──────── Excerpted records ────────

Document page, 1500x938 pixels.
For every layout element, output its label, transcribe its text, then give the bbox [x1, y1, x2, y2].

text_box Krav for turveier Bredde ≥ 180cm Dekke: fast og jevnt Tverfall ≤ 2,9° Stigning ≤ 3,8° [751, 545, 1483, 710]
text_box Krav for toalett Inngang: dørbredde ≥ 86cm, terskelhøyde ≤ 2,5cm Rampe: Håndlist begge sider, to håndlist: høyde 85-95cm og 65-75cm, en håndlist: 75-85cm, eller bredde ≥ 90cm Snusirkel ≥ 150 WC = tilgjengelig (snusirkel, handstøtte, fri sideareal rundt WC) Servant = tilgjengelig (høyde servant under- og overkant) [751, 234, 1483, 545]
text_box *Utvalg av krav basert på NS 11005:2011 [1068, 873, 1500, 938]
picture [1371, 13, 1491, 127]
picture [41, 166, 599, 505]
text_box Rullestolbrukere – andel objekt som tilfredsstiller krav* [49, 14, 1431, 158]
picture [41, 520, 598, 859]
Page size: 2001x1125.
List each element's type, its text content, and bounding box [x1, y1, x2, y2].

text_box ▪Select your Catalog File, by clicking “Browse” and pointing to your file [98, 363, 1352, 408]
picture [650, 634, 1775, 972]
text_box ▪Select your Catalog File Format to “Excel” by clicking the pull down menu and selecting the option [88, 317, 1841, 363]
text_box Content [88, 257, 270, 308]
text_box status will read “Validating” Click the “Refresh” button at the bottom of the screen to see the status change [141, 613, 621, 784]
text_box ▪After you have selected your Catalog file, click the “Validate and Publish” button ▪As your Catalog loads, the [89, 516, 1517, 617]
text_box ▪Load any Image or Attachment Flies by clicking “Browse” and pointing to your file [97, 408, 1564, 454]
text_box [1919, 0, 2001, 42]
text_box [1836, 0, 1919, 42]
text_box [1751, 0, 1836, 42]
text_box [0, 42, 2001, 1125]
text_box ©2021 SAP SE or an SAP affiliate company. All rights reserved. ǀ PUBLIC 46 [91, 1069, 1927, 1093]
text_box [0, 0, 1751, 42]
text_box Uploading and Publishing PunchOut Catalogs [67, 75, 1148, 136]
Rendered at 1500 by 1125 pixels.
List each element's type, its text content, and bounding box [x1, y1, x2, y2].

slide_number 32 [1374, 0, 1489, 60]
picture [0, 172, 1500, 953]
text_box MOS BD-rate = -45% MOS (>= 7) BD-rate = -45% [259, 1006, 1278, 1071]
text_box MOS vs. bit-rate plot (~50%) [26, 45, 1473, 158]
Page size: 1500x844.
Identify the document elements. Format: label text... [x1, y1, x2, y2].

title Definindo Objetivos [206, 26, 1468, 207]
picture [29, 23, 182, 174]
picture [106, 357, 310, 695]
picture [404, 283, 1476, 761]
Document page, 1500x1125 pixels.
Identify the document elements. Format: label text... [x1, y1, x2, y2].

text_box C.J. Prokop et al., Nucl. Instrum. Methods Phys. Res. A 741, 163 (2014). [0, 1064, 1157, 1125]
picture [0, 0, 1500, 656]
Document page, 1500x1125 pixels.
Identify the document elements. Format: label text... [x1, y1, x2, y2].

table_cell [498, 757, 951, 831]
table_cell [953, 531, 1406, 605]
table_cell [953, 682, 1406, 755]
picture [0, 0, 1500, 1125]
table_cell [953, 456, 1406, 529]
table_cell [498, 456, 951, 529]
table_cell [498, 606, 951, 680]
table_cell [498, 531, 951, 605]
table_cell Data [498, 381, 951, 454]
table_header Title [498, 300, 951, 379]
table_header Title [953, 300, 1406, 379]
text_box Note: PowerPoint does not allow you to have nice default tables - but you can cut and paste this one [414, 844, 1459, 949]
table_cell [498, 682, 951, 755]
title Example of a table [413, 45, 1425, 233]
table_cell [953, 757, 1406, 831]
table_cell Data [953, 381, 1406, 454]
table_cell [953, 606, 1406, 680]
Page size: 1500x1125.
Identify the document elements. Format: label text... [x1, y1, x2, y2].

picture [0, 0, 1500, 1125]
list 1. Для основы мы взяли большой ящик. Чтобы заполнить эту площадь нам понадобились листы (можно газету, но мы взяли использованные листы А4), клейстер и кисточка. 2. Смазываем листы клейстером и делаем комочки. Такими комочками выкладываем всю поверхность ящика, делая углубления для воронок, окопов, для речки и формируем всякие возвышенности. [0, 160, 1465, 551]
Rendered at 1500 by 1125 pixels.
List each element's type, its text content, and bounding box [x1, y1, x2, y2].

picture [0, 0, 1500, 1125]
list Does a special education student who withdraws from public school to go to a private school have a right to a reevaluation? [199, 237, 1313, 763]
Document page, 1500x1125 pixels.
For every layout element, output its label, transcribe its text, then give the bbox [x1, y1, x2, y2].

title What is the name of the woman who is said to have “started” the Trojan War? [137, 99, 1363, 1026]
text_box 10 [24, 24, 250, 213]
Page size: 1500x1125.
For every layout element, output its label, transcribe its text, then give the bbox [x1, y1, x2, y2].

────────

**What needs to be done**
From the entries above, copy every line containing the word "size".

**Result of the task**
Page size: 2001x1125.
Page size: 1500x844.
Page size: 1500x1125.
Page size: 1500x1125.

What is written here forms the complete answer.